Slicker Wars and other Vigilante Feuds

Vigilante movements of old usually started in one particular area but often spread to neighboring communities. For instance, the Bald Knobberism that sprang up in Taney County during the mid 1880s soon spread to nearby Christian and Douglas counties. Also, sometimes a later vigilante movement would simply take the name of an earlier one. The Regulators of Greeene County shortly after the close of the Civil War were preceded by the Regulators of Missouri's territorial days fifty years earlier. The territorial Regulators were centered around the St. Louis area, notably St. Charles County, and spread to nearby counties like Lincoln. The dispute, at least initially, involved bogus bank notes. There have been other vigilante groups throughout American history who called themselves "regulators," and there may well have been others just in Missouri's history, because the term "regulators" was quite common.
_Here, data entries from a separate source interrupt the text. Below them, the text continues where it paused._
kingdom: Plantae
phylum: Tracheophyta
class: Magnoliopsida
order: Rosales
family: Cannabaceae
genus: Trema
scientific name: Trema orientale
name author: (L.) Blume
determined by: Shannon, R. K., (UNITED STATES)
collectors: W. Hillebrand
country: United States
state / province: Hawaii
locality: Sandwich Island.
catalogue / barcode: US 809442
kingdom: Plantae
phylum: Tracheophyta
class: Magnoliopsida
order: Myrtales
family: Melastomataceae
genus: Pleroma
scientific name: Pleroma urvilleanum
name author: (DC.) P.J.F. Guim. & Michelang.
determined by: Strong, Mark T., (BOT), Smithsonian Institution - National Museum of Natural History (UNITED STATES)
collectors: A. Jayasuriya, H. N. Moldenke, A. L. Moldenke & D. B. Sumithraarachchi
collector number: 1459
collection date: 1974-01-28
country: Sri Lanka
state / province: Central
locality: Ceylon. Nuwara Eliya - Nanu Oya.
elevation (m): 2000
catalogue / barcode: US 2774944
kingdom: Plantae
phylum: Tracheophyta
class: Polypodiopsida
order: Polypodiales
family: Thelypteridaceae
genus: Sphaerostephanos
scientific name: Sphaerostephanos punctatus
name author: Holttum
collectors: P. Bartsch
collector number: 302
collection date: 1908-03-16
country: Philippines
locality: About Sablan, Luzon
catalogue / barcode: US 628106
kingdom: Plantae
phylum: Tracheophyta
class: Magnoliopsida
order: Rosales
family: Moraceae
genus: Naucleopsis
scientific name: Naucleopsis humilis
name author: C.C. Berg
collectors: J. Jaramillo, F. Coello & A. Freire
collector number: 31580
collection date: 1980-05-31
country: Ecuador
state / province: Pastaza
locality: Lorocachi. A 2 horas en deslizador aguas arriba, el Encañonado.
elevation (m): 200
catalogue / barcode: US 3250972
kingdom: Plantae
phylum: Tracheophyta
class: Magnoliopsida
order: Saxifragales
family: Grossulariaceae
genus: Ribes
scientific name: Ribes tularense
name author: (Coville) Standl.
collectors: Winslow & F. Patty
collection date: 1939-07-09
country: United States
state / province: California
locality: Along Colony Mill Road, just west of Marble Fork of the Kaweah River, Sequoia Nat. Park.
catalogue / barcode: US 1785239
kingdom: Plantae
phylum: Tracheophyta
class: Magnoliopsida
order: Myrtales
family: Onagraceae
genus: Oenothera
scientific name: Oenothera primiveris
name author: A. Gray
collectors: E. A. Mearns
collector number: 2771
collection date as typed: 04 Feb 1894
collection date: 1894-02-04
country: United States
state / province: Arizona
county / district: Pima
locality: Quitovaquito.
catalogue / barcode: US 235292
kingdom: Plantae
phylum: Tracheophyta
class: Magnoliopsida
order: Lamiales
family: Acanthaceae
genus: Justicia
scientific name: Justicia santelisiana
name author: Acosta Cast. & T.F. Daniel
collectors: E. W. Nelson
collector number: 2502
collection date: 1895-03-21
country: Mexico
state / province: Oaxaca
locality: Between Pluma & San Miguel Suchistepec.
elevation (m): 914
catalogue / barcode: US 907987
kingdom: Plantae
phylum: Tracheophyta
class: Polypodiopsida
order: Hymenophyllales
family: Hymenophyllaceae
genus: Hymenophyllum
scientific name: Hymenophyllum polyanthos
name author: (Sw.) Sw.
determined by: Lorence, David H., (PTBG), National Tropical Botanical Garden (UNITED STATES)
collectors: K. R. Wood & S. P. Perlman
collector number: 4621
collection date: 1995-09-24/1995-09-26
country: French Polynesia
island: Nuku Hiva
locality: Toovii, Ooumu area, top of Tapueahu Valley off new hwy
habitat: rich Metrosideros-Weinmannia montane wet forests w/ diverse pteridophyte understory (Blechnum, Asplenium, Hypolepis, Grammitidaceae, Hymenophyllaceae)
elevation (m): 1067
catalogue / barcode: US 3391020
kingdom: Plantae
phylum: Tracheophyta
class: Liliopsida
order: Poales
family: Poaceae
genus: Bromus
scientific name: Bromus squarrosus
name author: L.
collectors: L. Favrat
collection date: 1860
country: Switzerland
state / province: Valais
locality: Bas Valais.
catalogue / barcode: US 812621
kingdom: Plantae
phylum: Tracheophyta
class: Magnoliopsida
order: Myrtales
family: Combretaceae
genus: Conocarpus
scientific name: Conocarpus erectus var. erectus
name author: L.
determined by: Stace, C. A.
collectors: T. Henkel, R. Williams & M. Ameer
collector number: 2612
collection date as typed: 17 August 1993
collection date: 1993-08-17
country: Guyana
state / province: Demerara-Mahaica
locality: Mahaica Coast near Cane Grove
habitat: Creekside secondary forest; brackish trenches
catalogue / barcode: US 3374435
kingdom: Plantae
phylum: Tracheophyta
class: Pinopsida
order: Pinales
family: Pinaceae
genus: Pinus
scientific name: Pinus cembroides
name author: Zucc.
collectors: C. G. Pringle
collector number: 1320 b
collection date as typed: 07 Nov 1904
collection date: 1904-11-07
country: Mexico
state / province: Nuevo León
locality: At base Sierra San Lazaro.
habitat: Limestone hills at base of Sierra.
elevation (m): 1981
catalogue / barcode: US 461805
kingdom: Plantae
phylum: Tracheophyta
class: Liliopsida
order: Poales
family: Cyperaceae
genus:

The Slicker Wars of the 1840s in Benton and Hickory counties of Missouri also had some of the characteristics of a vigilante movement, although it apparently devolved into little more than a feud. It, too, seemingly spread from its point of origin to neighboring communities, but even pinning down exactly where its point of origin was is somewhat difficult. I've read at least two different accounts of the feud. One says it started south of Warsaw but still in Benton County, whereas the other places the center of the feud around Quincy in Hickory County and extending as far south as Elkton, which was a "hot bed of contention." Both accounts give Turk, Jones, and Nowell (or Newell) as some of the principal family names associated with the feud, but one account also chronicles the large role played by the Hobbs family while the other fails to even mention the Hobbses. Apparently the Slicker Wars started out as a dispute over gambling but expanded into a general feud.
As I mentioned in a previous post, researching pre-Civil War events in the Ozarks is difficult, but finding out more about the so-called Slicker Wars of the Benton/Hickory counties area is something I might like to attempt one of these days.